- [TRECHO DO DOCUMENTO]:
>>>>>
A ex-primeira-dama Michelle Bolsonaro divulgou uma nota nesta segunda-feira (30) negando ter recebido ou exibido qualquer vídeo do ex-deputado federal Eduardo Bolsonaro ao ex-presidente Jair Bolsonaro. Na nota, Michelle afirmou que não houve recebimento de qualquer vídeo gravado no CPAC por Eduardo ou de qualquer outro material. Ela destacou que, em consequência, não houve exibição desse ou de qualquer outro conteúdo ao ex-presidente, ressaltando que as prescrições judiciais estão sendo cumpridas integralmente.
O ministro Alexandre de Moraes, do Supremo Tribunal Federal, havia dado um prazo de 24 horas para que a defesa de Jair Bolsonaro esclarecesse uma fala de Eduardo, na qual ele afirmou que “mostraria” um vídeo ao pai. Durante a Conferência de Ação Política Conservadora (CPAC) nos Estados Unidos, Eduardo, com o celular em mãos, declarou que estava fazendo o vídeo para mostrar ao pai e que provaria ao Brasil que não se pode calar um movimento de forma injusta.
Michelle Bolsonaro também mencionou que desconhece o contexto e a motivação do discurso do filho, sugerindo uma possível interpretação equivocada por parte da imprensa e de autoridades. Ela expressou a convicção de que essa não era a intenção de Eduardo.
<<<<<
- [TAREFAS PROPOSTAS]:
**1.** Com base no texto sobre a nota de Michelle Bolsonaro, indique se cada afirmação está de acordo com ele, respondendo sim ou não e citando literalmente as palavras decisivas: (a) Alexandre de Moraes concedeu à defesa um prazo de 48 horas; (b) Michelle afirmou que as prescrições judiciais estão sendo cumpridas integralmente; (c) Eduardo fez a declaração durante uma conferência realizada no Brasil.
**2.** Redija a continuação do texto sobre a nota de Michelle Bolsonaro, a partir da última frase apresentada.

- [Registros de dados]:
>>>>>
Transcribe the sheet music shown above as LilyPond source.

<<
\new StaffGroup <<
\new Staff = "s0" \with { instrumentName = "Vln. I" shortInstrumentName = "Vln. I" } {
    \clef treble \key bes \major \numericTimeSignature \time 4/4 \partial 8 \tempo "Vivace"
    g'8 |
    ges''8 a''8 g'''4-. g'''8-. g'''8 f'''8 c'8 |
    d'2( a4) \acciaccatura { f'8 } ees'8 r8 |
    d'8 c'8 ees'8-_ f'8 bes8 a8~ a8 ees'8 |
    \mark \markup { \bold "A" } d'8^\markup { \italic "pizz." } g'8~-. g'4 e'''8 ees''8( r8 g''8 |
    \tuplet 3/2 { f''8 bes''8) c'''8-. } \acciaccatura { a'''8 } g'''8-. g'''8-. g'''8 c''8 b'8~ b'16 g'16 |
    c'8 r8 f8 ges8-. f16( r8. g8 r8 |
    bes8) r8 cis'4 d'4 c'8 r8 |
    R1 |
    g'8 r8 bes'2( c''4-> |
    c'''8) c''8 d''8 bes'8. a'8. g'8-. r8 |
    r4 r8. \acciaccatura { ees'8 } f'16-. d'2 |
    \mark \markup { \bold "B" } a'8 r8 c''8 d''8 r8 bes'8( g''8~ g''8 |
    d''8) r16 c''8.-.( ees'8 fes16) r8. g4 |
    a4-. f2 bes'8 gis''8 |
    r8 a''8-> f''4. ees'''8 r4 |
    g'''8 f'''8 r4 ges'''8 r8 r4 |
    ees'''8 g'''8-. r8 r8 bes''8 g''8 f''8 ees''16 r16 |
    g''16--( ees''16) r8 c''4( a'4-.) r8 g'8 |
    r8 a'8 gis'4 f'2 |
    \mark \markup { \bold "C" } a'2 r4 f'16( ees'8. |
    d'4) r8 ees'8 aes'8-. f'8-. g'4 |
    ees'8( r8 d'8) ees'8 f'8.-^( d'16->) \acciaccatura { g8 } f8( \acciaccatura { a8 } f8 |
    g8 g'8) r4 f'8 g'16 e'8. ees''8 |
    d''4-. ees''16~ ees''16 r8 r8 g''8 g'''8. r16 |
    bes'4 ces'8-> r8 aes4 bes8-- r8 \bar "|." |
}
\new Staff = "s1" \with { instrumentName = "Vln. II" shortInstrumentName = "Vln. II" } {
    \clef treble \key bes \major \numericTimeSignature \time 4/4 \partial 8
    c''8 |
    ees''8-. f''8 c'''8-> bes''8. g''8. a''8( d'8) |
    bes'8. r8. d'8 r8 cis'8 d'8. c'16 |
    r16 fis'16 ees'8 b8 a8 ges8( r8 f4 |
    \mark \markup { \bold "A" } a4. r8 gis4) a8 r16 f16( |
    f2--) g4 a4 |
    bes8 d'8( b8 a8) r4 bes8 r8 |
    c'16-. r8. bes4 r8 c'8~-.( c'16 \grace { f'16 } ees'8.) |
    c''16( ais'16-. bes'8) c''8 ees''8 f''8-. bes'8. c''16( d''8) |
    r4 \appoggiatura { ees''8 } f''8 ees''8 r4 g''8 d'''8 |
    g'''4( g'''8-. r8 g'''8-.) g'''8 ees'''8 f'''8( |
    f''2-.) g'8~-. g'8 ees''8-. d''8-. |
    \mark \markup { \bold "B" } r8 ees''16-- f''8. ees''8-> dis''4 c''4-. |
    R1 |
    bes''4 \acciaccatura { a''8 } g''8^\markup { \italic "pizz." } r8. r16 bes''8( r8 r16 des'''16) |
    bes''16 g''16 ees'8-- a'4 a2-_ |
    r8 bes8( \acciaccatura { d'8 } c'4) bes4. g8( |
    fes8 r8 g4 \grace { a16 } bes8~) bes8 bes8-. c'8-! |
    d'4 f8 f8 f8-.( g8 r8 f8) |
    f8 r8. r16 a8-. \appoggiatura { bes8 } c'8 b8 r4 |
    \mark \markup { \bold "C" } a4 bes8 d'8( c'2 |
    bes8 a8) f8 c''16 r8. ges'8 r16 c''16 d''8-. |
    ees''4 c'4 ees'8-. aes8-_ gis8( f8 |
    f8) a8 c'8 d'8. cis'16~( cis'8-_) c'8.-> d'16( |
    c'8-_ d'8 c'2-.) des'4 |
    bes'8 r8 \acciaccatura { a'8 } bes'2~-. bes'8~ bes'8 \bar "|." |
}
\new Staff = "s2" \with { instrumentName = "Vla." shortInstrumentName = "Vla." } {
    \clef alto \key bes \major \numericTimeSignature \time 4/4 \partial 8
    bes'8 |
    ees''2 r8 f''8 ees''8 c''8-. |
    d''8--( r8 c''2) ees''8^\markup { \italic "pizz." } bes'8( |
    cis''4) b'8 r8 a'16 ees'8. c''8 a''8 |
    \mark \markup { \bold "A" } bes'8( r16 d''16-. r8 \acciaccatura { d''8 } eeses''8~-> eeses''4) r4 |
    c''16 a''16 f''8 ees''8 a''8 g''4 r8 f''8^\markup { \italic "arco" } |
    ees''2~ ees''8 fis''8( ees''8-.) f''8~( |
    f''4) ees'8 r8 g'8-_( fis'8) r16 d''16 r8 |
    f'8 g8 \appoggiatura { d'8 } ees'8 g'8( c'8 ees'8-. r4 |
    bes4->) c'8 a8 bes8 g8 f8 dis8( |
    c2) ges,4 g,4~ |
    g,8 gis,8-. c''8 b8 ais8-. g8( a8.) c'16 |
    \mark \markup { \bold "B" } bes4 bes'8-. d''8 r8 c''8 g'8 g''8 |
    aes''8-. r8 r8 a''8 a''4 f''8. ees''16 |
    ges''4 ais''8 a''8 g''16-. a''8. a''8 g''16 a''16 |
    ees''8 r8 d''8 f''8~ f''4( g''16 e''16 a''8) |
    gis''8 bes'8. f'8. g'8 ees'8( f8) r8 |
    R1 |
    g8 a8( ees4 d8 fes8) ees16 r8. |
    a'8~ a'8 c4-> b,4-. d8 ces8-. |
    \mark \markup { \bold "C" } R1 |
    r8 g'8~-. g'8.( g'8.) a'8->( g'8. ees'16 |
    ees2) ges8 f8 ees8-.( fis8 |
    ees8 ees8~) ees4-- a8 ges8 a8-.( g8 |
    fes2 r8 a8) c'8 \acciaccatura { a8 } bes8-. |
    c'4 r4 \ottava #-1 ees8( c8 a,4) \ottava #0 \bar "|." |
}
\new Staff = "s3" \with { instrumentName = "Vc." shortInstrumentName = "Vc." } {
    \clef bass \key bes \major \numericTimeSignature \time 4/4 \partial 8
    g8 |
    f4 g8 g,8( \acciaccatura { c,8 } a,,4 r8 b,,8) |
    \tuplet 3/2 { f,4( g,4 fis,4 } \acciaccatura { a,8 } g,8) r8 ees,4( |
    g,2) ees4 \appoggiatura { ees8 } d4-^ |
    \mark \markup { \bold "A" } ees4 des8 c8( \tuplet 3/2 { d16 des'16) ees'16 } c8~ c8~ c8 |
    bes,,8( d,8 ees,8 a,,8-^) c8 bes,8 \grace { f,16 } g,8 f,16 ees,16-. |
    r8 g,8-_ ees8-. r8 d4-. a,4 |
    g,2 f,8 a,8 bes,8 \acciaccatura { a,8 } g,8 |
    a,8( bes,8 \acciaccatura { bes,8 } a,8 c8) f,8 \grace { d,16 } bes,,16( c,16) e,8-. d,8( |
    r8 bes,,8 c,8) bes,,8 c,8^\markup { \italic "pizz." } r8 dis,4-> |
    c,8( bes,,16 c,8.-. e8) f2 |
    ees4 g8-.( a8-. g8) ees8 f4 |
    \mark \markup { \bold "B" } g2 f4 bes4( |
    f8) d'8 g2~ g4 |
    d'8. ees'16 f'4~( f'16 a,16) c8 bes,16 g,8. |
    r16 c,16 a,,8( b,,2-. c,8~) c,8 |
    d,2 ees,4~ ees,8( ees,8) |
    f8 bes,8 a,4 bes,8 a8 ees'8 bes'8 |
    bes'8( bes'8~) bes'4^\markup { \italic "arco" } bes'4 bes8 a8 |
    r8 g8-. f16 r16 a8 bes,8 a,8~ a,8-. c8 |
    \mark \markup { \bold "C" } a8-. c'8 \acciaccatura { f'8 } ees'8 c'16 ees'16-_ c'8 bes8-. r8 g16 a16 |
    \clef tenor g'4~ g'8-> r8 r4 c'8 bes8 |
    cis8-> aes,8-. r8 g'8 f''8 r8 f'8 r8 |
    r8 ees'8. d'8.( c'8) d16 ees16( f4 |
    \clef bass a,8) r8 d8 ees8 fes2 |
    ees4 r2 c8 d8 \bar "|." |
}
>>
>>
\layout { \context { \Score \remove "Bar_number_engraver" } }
<<<<<
- [RESPOSTAS POR TAREFA]:
**1.**
(a) Não: "havia dado um prazo de 24 horas".
(b) Sim: "ressaltando que as prescrições judiciais estão sendo cumpridas integralmente".
(c) Não: "Durante a Conferência de Ação Política Conservadora (CPAC) nos Estados Unidos".

**2.**
Esse caso é considerado sensível, pois, caso Jair Bolsonaro tenha acesso ao vídeo, isso poderia configurar descumprimento de medida cautelar, resultando em cumprimento de pena no Complexo da Papuda. De acordo com a determinação do Supremo, o ex-presidente está proibido de usar telefones celulares ou qualquer meio de comunicação externa. Além disso, visitantes devem deixar aparelhos eletrônicos sob custódia de agentes, e é vedado a Bolsonaro utilizar redes sociais ou gravar vídeos e áudios, direta ou indiretamente, ou por intermédio de terceiros.
No despacho, Moraes reforçou que, entre as regras da prisão domiciliar, está proibido o uso de celular, telefone ou qualquer outro meio de comunicação externa, seja diretamente ou por intermédio de terceiros. As visitas ao ex-presidente devem passar por vistoria prévia, e os celulares ou outros aparelhos eletrônicos devem ser depositados com os agentes policiais.